* **課題の条件**: 次の(a)〜(c)が下の抜粋本文の内容と合っているか、それぞれ「はい」か「いいえ」で答え、判断の決め手となる本文の語句を正確に引用せよ。(a) 阿部氏は、書いている途中に書くのが怖くなった瞬間があったと話している。(b) 阿部氏は、ヘミングウェイの言葉を本の中に書いたと話している。(c) 田中氏は、自分はすらすら書けると話している。

* **抜粋本文**:

人間関係のわだかまりを解く「受け止め方」のヒント 電通広告マンが、親友との“絶交の危機”で得た気付き

本屋B&Bにて、『それ、勝手な決めつけかもよ?だれかの正解にしばられない「解釈」の練習』(ディスカヴァー・トゥエンティワン)刊行記念イベントが開催されました。本セッションでは、著者の阿部広太郎氏と、文筆家・田中泰延氏の対談の模様をお届けします。「解釈」の仕方で、考え方や行動を変えることができると説く阿部氏。本記事では、本を書く支えになったハミングウェイの言葉や、人間関係における「決めつけ」について語られました。

書くことを支えてくれた、ヘミングウェイの言葉

阿部:そうしたら、次のトークテーマにいきます。我々はいつも、「勝手に決めつけてしまうこと」があるんじゃないかなと思っています。

僕も泰延さんも、なにか物事を書いて人に伝えたり、文章を読んでもらったりする仕事をしていますけど、僕自身は書いている途中に、自分への期待値が超上がっちゃって、ガチガチになってしまって、にっちもさっちもいかないというか、書くのが怖くなったような瞬間がありまして。

田中:それはみんなそうでしょ。俺もそうよ。

阿部:(笑)。

田中:ぜんぜん書けないもん。

阿部:そうなんです。泰延さんも昨日の配信のイベント(『僕たちはむつかしいことはわからない』)でおっしゃっていたように、原稿をいかに書いていくか、すごく考えられていらっしゃると思うんですけれども。

このヘミングウェイの言葉を初めて知って、すごく勇気付けられたことがあって。「初稿は例外なくクソだ」と。

田中:(大爆笑)。

阿部:本の中には書かなかったんですけど、めちゃくちゃ勇気付けられたんですよ。

田中:いい言葉ですね(笑)。

* **データ抜粋**:

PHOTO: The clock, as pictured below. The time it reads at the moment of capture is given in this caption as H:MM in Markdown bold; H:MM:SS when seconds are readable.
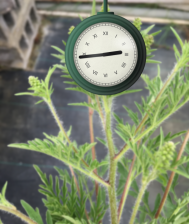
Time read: **2:44**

* **解答例**:
(a) はい:「書くのが怖くなったような瞬間がありまして」
(b) いいえ:「本の中には書かなかったんですけど」
(c) いいえ:「ぜんぜん書けないもん」